Another Software Spy

quakeaddict writes "LinuxQuake is now reporting that ID Software has indeed embedded some code to send, among other things, information about our PC's to ID Software. They should ASK before they start gleening information from my system." John Carmack's explanation on the page is unconvincing - video card data is sent independent of support requests and would be impossible to link to some user's email address, so it's useless for support purposes. (more) (update:This isn't as big of a deal as it sounds. read the update)

No, the second writer on LinuxQuake has it right when he says "It's market research." id doesn't care about current support, they want to know what cards to support in their next software release.

But the reason doesn't matter. The important part is that the software is doing something that it doesn't advertise and that isn't necessary for the operation of the software - sending information about your computer back to id software, which is mentioned nowhere in documentation, readme, EULA, website or installation. id calls it research - I call it a trojan horse program, and if I went into id's offices and installed a similar program that reported back to me on their machines, I would go to jail for it. If I convinced id to download and run it, by disguising it as, say, a video game, I'd go to jail for plain old fraud as well as the computer crime. That's 18 USC 47 section 1030, for the curious. It's been used against a number of 1337 d00dz who weren't quite 1337 enough.

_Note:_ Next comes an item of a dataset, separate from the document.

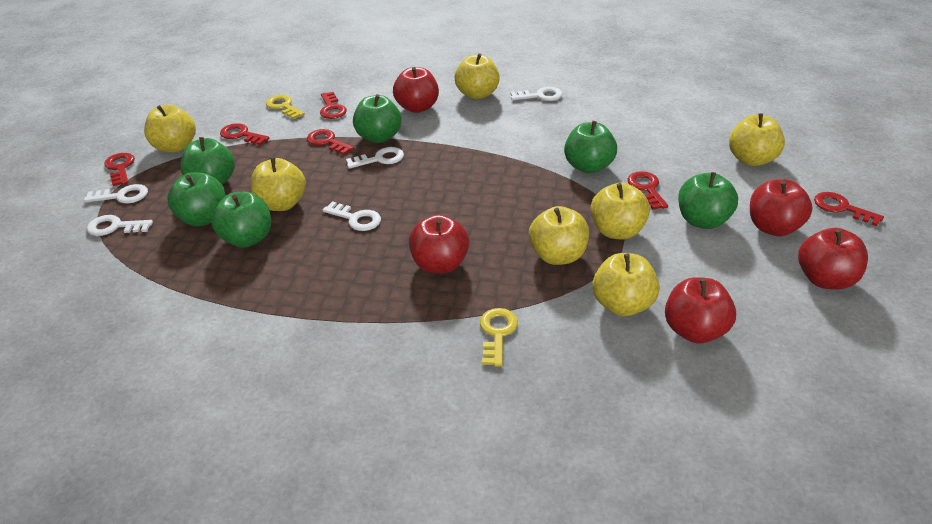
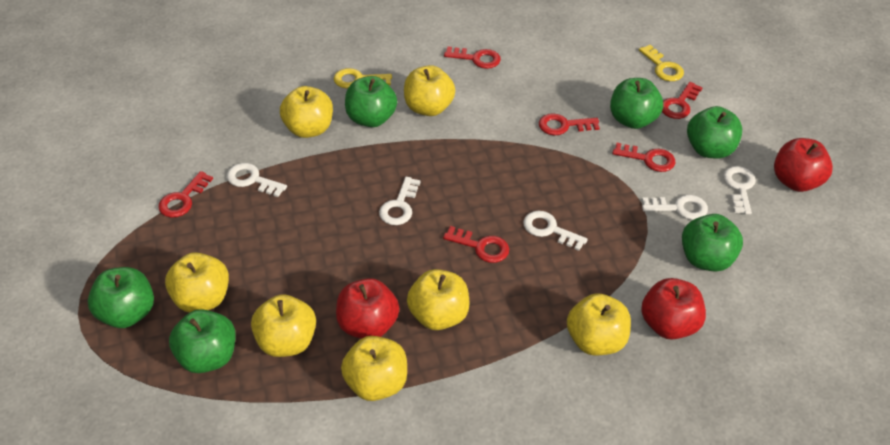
red apple: 5 -> 3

So why does id think this is fine and dandy for them to do?

I like id's games, but this is not a joking matter. Software which performs functions beyond its stated activities is uncool (read: illegal), especially when those functions are spying on their users. Any sort of collection of data from user's machines, even relatively mundane data like the type of their video card, should be announced by the software and in the docs, and users should be able to opt out of it. How much bad press is it going to take before softwre companies get a clue? Or will the first hint they get be when an ambitious prosecutor serves a search warrant on them one day?

Update: 11/28 10:41 by michael : From various posts below and email received by yours truly, it looks as though id did have notification of the data-collecting activity in previous releases of the demo test; but not in the most recent one, for whatever reason. Perhaps the story should be about quality control on readme files. The basic point - companies need to be very open and upfront about things like this, even for benign purposes, and give people the option to opt-out - still stands, but it seems that id just made an error rather than tried to hide anything.